Ao longo do meu percurso profissional, tenho tido a oportunidade, e eu diria que o privilégio, de trabalhar com pacientes com dificuldades mais estruturais, em que o seu funcionamento intra e interpessoal, mais rigidificado em padrões desadataptivos, os coloca recorrentemente em ciclos interpessoais improdutivos e insatisfatórios.

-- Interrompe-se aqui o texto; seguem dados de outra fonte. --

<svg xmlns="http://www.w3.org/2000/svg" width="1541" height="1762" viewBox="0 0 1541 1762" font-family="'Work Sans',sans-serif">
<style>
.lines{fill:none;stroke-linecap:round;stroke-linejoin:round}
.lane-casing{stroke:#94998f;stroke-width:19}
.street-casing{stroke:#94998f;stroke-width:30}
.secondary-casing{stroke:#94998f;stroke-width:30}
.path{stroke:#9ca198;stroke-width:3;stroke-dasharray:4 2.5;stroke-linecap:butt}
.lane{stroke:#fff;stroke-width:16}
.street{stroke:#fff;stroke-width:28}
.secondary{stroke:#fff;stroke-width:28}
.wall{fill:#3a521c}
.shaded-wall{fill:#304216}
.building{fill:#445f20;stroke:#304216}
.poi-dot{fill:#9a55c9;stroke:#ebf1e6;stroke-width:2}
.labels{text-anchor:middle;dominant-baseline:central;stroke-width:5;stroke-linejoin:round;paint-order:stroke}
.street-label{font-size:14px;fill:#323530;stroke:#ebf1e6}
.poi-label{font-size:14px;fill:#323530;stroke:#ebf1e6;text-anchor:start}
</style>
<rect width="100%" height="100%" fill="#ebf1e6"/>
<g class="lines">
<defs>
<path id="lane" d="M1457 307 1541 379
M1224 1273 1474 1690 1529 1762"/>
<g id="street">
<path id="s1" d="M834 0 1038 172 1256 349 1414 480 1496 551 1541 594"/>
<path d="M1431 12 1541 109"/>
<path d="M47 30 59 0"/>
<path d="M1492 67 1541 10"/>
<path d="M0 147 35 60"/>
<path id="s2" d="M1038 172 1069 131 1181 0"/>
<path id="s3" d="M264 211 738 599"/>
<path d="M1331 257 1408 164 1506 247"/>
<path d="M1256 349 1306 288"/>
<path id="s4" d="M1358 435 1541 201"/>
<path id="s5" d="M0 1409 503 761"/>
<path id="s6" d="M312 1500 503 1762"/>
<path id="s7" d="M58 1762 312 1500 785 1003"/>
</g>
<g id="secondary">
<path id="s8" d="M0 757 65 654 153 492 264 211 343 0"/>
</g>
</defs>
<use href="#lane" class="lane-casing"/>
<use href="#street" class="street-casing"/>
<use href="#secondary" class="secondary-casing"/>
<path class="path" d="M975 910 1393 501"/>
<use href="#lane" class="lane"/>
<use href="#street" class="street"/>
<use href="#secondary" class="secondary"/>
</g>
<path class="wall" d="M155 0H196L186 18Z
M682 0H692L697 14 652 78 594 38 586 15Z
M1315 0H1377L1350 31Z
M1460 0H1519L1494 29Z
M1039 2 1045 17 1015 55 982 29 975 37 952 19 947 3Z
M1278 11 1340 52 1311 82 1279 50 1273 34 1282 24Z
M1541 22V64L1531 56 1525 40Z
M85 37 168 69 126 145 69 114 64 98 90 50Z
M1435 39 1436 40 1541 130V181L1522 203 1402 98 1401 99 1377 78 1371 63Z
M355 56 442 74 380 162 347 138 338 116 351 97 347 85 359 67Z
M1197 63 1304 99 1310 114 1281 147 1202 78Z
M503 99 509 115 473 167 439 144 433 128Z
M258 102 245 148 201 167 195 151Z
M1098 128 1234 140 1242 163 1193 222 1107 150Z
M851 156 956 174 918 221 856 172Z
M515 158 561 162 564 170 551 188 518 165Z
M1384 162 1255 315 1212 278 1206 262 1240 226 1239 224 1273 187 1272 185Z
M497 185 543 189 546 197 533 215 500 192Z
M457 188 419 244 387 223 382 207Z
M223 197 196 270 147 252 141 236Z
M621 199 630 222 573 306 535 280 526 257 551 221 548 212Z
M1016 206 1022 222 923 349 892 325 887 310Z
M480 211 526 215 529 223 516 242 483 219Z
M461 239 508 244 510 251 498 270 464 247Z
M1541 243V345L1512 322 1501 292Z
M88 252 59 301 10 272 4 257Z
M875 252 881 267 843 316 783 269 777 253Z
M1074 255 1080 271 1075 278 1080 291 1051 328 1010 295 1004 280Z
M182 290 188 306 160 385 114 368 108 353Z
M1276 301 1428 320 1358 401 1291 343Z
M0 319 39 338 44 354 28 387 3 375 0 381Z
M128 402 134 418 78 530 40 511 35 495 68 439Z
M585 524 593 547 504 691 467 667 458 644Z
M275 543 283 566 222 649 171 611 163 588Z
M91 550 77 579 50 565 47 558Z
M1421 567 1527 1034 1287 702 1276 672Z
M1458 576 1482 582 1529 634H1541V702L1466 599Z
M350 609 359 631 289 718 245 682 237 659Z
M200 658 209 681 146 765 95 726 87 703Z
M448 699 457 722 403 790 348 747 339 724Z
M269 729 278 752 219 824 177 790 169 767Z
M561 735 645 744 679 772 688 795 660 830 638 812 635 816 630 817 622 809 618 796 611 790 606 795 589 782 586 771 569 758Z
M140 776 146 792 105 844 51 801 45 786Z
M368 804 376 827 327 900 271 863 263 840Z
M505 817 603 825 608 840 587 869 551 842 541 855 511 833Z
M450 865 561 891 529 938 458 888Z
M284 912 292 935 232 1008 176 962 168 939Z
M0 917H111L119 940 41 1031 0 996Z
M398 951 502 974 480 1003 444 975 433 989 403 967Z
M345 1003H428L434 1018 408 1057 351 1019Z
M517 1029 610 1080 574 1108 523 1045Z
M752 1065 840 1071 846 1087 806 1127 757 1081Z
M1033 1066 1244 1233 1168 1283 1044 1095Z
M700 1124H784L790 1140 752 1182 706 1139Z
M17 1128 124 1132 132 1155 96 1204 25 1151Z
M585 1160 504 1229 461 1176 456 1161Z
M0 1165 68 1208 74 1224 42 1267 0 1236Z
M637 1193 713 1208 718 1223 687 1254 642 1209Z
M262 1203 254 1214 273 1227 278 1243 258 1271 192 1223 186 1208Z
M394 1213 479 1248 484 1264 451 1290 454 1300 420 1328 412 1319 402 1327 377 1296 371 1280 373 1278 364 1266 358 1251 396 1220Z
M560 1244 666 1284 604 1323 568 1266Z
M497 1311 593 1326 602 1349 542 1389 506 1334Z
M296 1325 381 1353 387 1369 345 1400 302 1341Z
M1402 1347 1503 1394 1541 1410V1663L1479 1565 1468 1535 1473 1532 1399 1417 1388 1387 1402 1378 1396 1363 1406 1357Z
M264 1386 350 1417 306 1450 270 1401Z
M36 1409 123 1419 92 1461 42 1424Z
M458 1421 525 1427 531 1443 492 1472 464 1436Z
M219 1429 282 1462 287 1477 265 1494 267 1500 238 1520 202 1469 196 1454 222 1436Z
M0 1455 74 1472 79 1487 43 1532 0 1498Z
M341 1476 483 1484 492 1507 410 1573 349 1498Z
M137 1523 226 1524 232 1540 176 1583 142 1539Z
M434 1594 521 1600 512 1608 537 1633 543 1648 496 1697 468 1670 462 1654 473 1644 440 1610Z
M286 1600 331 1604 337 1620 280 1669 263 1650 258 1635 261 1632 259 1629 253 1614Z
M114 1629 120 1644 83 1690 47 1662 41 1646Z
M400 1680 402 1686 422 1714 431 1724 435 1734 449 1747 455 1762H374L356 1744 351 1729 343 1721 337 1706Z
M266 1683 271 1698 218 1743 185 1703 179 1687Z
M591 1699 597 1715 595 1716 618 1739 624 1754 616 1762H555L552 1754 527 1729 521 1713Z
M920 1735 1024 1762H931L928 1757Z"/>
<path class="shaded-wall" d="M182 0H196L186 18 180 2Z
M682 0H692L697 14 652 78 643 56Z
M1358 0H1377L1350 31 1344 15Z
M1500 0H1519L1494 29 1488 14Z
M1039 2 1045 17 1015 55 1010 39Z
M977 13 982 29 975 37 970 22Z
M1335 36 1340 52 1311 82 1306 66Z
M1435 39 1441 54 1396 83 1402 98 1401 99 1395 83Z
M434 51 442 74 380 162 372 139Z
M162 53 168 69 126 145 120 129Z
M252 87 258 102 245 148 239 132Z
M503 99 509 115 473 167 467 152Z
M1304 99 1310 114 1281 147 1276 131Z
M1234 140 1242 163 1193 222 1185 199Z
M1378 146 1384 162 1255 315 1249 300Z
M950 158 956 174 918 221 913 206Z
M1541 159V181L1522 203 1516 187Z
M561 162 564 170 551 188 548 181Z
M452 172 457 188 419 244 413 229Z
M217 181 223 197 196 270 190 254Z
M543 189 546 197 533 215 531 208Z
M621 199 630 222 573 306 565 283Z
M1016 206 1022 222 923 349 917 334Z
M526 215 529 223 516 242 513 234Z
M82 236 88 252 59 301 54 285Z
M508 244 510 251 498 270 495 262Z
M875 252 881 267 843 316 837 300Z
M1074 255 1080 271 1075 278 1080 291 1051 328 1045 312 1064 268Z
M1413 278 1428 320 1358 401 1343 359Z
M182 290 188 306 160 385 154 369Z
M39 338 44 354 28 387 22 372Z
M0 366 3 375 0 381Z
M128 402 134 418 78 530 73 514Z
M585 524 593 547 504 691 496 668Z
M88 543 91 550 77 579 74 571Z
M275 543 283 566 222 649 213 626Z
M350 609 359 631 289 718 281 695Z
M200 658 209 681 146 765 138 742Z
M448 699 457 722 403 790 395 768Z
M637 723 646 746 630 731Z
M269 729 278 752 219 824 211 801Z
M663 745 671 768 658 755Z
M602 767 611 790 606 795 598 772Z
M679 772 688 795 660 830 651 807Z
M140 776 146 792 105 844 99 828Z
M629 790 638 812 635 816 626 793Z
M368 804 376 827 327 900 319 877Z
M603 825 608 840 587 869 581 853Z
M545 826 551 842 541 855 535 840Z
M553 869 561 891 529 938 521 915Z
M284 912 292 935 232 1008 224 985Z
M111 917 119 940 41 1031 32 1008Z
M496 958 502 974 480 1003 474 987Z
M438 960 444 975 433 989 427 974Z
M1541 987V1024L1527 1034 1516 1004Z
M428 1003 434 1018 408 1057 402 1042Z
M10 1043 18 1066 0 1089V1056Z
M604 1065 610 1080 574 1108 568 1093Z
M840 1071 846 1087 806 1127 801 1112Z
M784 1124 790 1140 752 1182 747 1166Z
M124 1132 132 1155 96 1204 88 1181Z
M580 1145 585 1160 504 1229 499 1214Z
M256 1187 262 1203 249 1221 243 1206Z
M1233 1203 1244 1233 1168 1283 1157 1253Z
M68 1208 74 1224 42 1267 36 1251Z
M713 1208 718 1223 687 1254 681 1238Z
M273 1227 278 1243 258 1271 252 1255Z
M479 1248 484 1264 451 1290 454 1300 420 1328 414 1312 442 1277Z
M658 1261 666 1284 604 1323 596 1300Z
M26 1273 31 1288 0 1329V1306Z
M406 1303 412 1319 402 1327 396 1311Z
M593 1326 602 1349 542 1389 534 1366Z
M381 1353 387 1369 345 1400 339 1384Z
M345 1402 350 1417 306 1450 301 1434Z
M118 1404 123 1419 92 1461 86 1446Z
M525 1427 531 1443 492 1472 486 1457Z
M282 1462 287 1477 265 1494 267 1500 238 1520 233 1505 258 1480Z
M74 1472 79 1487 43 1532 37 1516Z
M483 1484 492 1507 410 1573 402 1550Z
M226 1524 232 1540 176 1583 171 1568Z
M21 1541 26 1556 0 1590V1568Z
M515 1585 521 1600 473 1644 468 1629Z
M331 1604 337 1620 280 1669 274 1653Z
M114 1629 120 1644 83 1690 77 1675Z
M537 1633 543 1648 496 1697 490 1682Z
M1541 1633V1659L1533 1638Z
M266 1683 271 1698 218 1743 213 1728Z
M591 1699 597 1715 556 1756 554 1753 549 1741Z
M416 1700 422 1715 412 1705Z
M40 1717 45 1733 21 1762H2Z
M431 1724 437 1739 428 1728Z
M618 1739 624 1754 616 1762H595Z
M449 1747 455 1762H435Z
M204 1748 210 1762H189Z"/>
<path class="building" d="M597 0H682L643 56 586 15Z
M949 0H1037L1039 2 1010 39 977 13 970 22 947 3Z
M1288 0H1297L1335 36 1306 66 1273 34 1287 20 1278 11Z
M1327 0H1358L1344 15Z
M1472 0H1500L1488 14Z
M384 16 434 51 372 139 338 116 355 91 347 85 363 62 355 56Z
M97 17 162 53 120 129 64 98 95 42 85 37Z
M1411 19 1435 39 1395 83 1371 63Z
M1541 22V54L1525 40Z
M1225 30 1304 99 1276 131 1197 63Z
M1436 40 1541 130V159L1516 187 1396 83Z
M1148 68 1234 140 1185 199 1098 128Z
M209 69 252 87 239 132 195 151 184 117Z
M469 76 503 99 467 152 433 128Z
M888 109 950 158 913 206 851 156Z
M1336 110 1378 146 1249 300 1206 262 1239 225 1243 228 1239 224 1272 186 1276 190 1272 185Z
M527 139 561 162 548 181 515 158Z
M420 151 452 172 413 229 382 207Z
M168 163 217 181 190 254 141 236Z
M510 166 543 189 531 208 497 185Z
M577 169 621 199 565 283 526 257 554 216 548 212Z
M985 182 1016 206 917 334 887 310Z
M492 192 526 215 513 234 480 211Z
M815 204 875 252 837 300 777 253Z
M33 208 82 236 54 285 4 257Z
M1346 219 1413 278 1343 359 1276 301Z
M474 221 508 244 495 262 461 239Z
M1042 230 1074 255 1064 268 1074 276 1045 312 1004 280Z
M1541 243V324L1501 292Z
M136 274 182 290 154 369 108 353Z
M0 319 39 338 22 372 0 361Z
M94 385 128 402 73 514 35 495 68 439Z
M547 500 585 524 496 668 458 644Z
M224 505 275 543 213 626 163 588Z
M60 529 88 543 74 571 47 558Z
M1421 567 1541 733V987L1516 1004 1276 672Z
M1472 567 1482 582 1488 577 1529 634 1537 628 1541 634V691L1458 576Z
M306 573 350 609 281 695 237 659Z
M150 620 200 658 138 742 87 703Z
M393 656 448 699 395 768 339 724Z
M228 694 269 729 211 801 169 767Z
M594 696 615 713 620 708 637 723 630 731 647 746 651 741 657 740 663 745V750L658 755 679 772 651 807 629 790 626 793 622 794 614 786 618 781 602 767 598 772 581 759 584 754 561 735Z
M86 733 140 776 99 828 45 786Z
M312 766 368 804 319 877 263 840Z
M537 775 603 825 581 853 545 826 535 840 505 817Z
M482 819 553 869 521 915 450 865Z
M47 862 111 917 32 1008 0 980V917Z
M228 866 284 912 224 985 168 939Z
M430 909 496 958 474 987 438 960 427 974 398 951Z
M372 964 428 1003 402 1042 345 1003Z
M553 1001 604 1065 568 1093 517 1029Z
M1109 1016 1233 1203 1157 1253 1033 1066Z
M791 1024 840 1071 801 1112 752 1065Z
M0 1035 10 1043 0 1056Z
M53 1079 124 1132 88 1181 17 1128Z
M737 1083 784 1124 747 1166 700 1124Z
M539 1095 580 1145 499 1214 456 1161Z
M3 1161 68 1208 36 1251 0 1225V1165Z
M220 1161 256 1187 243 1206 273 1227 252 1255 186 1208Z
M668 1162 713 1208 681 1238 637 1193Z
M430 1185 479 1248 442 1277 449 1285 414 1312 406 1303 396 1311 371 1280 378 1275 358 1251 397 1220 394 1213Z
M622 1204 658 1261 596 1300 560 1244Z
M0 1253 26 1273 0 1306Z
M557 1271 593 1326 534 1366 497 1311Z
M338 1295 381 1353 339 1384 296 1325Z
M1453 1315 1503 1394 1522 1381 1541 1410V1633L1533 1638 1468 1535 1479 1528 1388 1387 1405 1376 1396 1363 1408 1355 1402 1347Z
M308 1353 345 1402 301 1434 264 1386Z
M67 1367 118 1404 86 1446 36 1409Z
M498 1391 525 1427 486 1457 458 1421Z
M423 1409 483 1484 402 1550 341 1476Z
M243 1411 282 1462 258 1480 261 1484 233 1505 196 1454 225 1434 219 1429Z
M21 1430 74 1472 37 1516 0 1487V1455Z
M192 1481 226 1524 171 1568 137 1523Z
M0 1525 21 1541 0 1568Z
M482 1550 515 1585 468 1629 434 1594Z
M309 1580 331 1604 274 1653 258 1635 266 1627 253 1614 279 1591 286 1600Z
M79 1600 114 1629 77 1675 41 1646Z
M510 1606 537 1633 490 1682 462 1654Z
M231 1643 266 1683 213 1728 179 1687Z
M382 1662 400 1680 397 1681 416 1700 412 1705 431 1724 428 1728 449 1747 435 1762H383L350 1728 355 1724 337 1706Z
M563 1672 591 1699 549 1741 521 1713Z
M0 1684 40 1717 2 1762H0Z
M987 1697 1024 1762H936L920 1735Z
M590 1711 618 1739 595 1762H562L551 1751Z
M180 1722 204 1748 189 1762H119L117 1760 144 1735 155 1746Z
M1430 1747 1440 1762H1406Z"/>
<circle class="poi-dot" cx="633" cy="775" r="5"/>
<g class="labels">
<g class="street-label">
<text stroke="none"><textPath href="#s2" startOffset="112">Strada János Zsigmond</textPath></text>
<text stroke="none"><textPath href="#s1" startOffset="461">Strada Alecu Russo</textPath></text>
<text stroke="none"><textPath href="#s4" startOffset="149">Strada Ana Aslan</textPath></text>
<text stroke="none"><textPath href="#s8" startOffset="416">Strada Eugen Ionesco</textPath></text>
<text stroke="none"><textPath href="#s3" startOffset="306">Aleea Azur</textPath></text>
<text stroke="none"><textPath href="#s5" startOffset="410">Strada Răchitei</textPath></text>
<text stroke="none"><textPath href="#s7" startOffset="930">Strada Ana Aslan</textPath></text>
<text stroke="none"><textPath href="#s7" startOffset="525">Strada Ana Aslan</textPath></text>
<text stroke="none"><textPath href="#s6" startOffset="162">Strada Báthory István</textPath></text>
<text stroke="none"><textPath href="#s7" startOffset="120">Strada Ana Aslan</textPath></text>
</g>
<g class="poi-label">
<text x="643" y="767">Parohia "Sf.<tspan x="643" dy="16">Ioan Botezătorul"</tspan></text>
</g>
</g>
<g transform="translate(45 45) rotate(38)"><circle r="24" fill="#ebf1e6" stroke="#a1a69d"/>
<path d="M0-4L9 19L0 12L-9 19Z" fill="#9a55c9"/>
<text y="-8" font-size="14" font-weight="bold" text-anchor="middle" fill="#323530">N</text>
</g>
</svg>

Estes pacientes tendem a ser grandes desafios para nós terapeutas, já que muitas vezes despertam em nós as mesmas reacções adversas que despertam nos outros lá fora, e das quais se queixam, sem se aperceberem do seu contributo para elas. Estes pacientes precisam nalguma altura do processo terapêutico perceber como funcionam e como esse funcionamento lhes trás problemas, mas o processo de os ajudar a percebê-lo precisa ser muito cauteloso, precisamos dar-lhes tempo e espaço, e precisamos pelo caminho gerir as nossas próprias frustrações e as nossas próprias reacções mais adversas aos comportamentos que eles nos dirigem. O trabalho terapêutico com estes pacientes é de facto muito exigente, mas pode também ser muito gratificante, se conseguirmos usar as reacções contra-transferenciais que eles nos provocam em benefício do processo terapêutico e não contra ele. A exigência do trabalho com estes pacientes reside em vários factores:
Adicionalmente, no trabalho com estes pacientes é essencial fazermos supervisão com terapeutas mais experientes e que tenham a capacidade de nos conter e nos acompanhar nas nossas próprias dificuldades e frustrações, para que a experiência seja o menos dolorosa e o mais gratificante possível. Estes pacientes precisam imenso de nós e do nosso investimento, que possamos não desistir deles e sim melhorarmos a nossa capacidade de os acompanhar.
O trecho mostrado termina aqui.